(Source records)
* * *
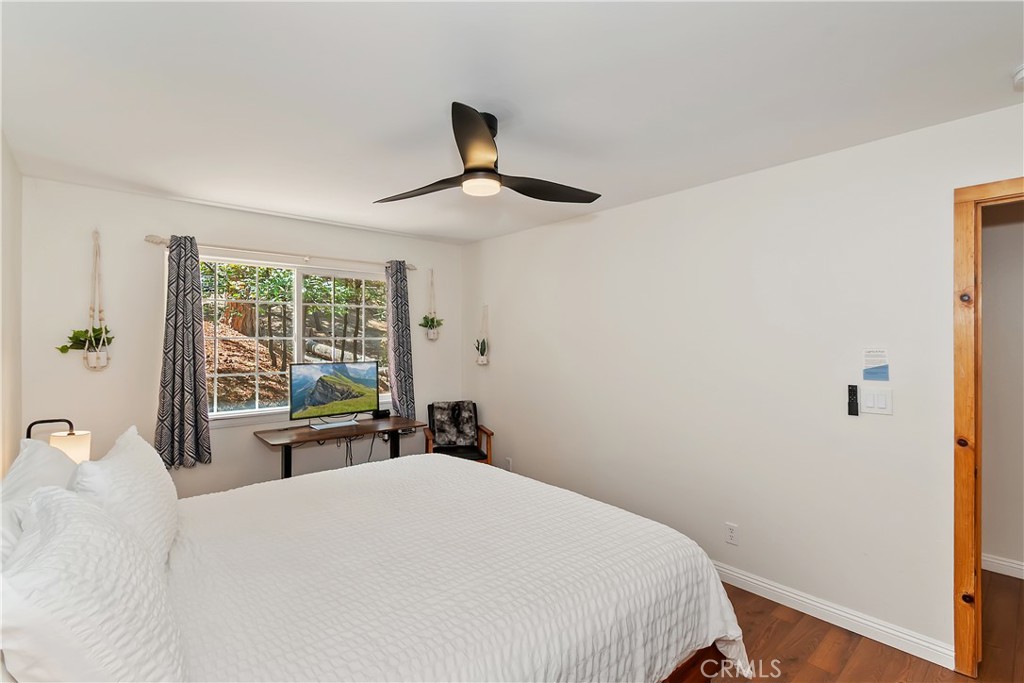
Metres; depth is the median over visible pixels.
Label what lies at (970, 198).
door frame
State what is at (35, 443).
pillow
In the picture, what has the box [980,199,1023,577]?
hallway wall
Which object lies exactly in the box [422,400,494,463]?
armchair
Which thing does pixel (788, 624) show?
floor
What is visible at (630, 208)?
right wall
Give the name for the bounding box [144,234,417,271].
curtain rod
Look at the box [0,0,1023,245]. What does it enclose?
ceiling
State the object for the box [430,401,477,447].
cushion
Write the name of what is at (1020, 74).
smoke detector
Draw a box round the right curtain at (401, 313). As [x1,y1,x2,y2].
[386,260,415,419]
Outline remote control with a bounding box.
[847,384,858,416]
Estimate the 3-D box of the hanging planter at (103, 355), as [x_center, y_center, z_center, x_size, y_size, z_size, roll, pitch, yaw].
[-2.713,-0.265,2.736,0.283,0.913,0.201,0,0,-41]
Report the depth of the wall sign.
2.08 m
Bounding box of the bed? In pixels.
[1,434,745,682]
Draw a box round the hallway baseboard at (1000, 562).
[981,553,1023,578]
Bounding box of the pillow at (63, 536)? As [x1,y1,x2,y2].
[0,486,184,682]
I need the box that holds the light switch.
[860,386,892,415]
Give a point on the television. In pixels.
(305, 401)
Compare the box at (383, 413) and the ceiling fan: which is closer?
the ceiling fan
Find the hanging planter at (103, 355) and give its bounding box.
[59,228,114,370]
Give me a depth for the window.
3.57 m
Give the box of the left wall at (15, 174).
[0,134,22,477]
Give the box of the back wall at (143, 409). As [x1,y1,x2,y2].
[18,176,461,499]
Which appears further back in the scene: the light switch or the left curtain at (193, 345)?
the left curtain at (193, 345)
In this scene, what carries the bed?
on the floor
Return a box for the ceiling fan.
[374,102,601,203]
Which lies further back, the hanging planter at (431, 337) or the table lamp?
the hanging planter at (431, 337)
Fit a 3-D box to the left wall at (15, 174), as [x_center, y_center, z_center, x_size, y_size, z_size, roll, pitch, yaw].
[-1.548,0.235,0.889,0.132,2.445,4.493,0,0,-41]
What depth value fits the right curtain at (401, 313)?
3.98 m
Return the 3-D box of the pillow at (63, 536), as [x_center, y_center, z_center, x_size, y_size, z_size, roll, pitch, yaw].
[-0.968,0.603,0.990,0.299,0.477,0.684,0,0,-41]
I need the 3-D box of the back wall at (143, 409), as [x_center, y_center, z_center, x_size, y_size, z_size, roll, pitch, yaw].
[-1.796,0.232,3.689,3.261,2.477,0.147,0,0,-41]
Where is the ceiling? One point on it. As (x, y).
(189, 192)
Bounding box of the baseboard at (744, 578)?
[713,561,954,670]
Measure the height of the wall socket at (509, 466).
0.124 m
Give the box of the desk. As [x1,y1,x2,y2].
[252,414,425,478]
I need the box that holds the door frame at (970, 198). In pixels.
[954,176,1023,678]
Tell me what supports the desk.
on the floor
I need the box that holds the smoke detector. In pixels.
[1011,64,1023,89]
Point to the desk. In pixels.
(291, 437)
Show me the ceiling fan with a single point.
(479, 128)
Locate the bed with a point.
(469, 472)
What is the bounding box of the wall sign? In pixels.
[862,348,889,380]
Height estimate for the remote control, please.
0.153 m
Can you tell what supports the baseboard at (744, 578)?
attached to the right wall at (630, 208)
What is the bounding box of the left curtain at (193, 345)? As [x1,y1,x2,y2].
[154,235,211,468]
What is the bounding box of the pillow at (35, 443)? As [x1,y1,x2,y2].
[0,438,78,560]
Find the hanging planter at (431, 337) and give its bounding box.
[418,266,444,340]
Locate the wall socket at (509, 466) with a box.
[504,457,512,470]
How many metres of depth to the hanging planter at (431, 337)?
4.23 m
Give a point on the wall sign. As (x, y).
(870, 373)
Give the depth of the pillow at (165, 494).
1.43 m
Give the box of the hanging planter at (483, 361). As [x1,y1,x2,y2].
[475,304,489,365]
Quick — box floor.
[699,570,1023,682]
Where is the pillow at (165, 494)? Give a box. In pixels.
[72,424,179,567]
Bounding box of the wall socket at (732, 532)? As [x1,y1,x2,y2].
[725,522,738,545]
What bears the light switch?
attached to the right wall at (630, 208)
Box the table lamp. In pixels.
[26,418,91,462]
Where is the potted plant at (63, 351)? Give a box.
[56,324,112,358]
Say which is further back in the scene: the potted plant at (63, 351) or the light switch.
the potted plant at (63, 351)
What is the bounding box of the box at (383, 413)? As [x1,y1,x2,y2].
[371,408,390,418]
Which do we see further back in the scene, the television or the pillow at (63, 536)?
the television
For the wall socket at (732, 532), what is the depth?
2.54 m
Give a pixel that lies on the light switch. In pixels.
(878, 403)
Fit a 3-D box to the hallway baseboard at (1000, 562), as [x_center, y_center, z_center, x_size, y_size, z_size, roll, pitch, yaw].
[3.378,1.413,2.316,0.015,0.097,3.161,0,0,-41]
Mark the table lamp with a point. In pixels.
(75, 449)
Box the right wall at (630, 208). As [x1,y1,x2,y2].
[465,98,1023,667]
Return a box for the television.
[290,359,379,427]
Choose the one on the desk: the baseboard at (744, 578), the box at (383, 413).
the box at (383, 413)
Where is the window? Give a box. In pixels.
[197,254,390,422]
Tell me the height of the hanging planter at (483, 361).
0.611 m
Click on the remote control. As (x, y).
(852, 403)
* * *
Problem description
The lines to output run from the one containing "Fit a 3-D box to the hallway" through the last line of the records above; repeat them exactly and nothing more.

Result for this task
Fit a 3-D box to the hallway baseboard at (1000, 562), as [x_center, y_center, z_center, x_size, y_size, z_size, roll, pitch, yaw].
[3.378,1.413,2.316,0.015,0.097,3.161,0,0,-41]
Mark the table lamp with a point. In pixels.
(75, 449)
Box the right wall at (630, 208). As [x1,y1,x2,y2].
[465,98,1023,667]
Return a box for the television.
[290,359,379,427]
Choose the one on the desk: the baseboard at (744, 578), the box at (383, 413).
the box at (383, 413)
Where is the window? Give a box. In pixels.
[197,254,390,422]
Tell me the height of the hanging planter at (483, 361).
0.611 m
Click on the remote control. As (x, y).
(852, 403)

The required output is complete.